Doktór zażądał koperty, wyjął z portfelu kartę wizytową i nakreślił na niej słowa następujące:
Potrzebuję rozmówić się z panem. — Przyjdź jutro rano do hotelu du Louvre“.
Włożył kartę w kopertę, i napisał aa niej nazwisko wicehrabiego de Challins, zostawił ją odźwiernemu, z poleceniem wręczenia swemu lokatorowi.
Poczem udał się do hotelu du Louvre.


XIX.

Raul pamiętał dobrze, że Filip nazajutrz po widzeniu się z nim miał rozpocząć redagowanie memoryału, w którym pomieszczane być miały wszystkie fakta i wszystkie szczegóły stanowiące podstawę obrony.
Młody człowiek przepędził noc bez porównania lepiej aniżeli wszystkie poprzednie, wstał wesoły i pełen nadziei, myśląc o swojej rehabilitacyi, całkowitej i prędkiej, a przedewszystkiem o swej ukochanej Genowefie.
Odtąd pewnym był przynajmniej jednej rzeczy, w oczekiwaniu lepszej przyszłości, to jest, że będzie ją widywał co dzień, będzie mógł rozmawiać z nią, słuchać jej.
Wszystko to stanowiło już dla niego rzeczywiste szczęście.
Ubrał się bardzo starannie i udał się na ulicę Madame, na kwandrans przed godziną śniadania.
Zaprowadzono go natychmiast do buduaru baronowej do Filipa, który już pracę swoją rozpoczął.
Dwaj młodzi ludzi uścisnęli się za ręce.
— Widzisz kochany kuzynie, — rzekł pan de Garennes, wskazując na papiery rozłożone na biurku, — zajmuję się już twoją sprawą... Zacząłem redagować memoryał co do samego faktu, tak jak go znam. Miałem właśnie przerwać oczekując na ciebie, nie mogąc z pożytkiem pracować dalej bez twojej pomocy... Potrzeba abyśmy razem przeszli, dzień po dniu, godzinę po godzinie, wszystko coś robił, od początku ostatniej choroby naszego wuja, aż do chwili ceremonii pogrzebowej w Compiègne.
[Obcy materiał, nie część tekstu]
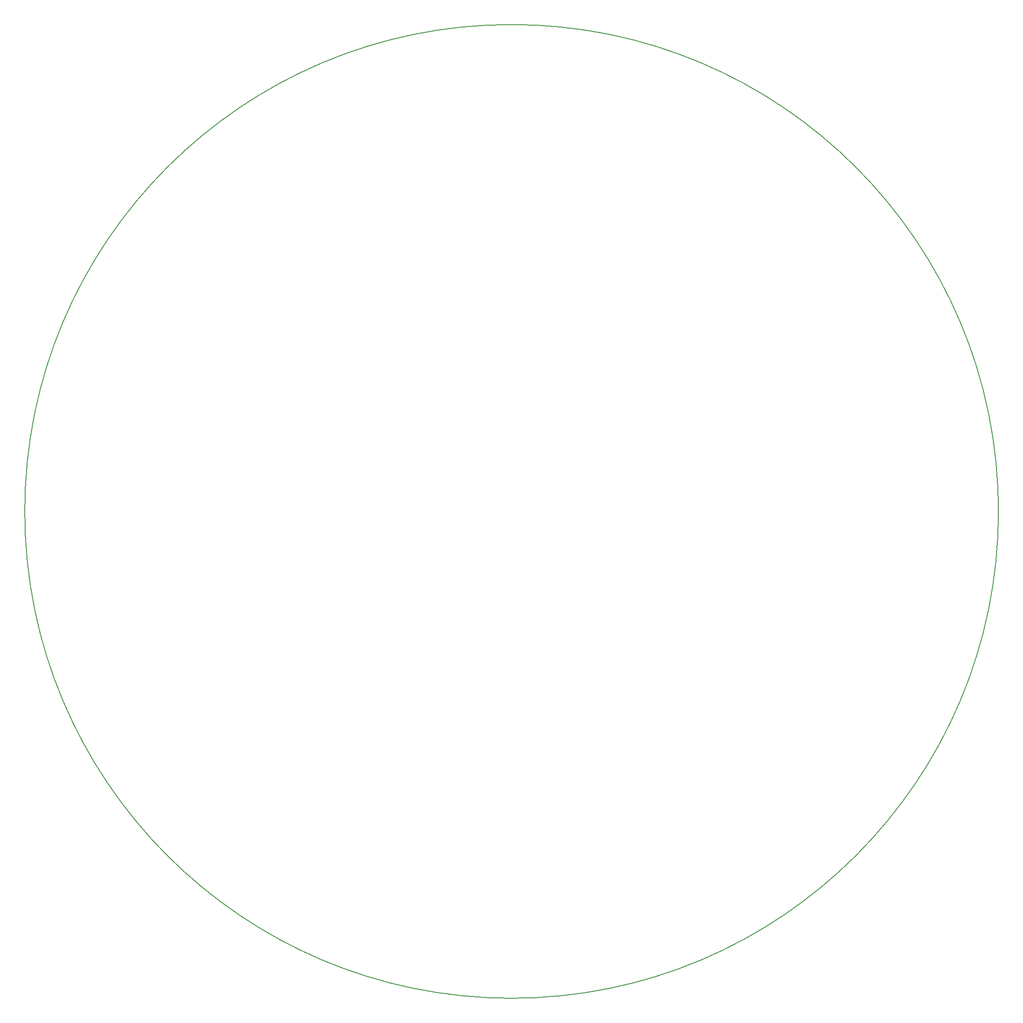
<source format=gbr>
G04 #@! TF.FileFunction,Profile,NP*
%FSLAX46Y46*%
G04 Gerber Fmt 4.6, Leading zero omitted, Abs format (unit mm)*
G04 Created by KiCad (PCBNEW 4.0.7) date 03/16/18 10:32:41*
%MOMM*%
%LPD*%
G01*
G04 APERTURE LIST*
%ADD10C,0.100000*%
%ADD11C,0.150000*%
G04 APERTURE END LIST*
D10*
D11*
X218706052Y-101500000D02*
G75*
G03X218706052Y-101500000I-91706052J0D01*
G01*
M02*

</source>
Ty jeden możesz mi dać co do tego wyjaśnienia.
— Jestem gotów uczynić to, kochany kuzynie, i bądź pewny, że o niczem nie zapomnę. Możemy zacząć natychmiast, jeżeli chcesz.
Filip spojrzał na zegar i odpowiedział:
— W tej chwili to byłoby zbytecznem, oto się zbliża godzina śniadania, nie mielibyśmy czasu nic zrobić porządnie...
— A więc, po śniadaniu, jeżeli będziesz łaskaw przeprowadzie ze mnie śledztwo, co do wszystkich faktów, jak mówią zdaje się w pałacu Sprawiedliwości, odpowiem, jak będę umiał najlepiej.
— Oto, moja matka.
Pani de Garenues ukazała się rzeczywiście w drzwiach buduaru, w którym znajdowali się młodzi ludzie.
Uśmiechnięta, szybko zbliżyła się i serdecznie wyciągnęła rękę do swego siostrzeńca Raula, mówiąc mu:
— Witam cię, drogie moje dziecko.
Nigdy ta przewrotna kobieta nie okazywała się dotąd tak kochającą, tak macierzyńską względem swego siostrzeńca.